-- Material provided follows --

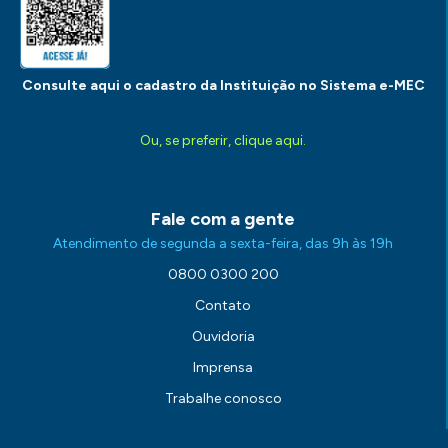
Consulte aqui o cadastro da Instituição no Sistema e-MEC
Ou, se preferir, clique aqui.
Fale com a gente
Atendimento de segunda a sexta-feira, das 9h às 19h
0800 0300 200
Contato
Ouvidoria
Imprensa
Trabalhe conosco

-- Material provided concluded --

** Action item **
Where a line in the listing above contains "aqui", copy that line.

** Problem solution **
Consulte aqui o cadastro da Instituição no Sistema e-MEC
Ou, se preferir, clique aqui.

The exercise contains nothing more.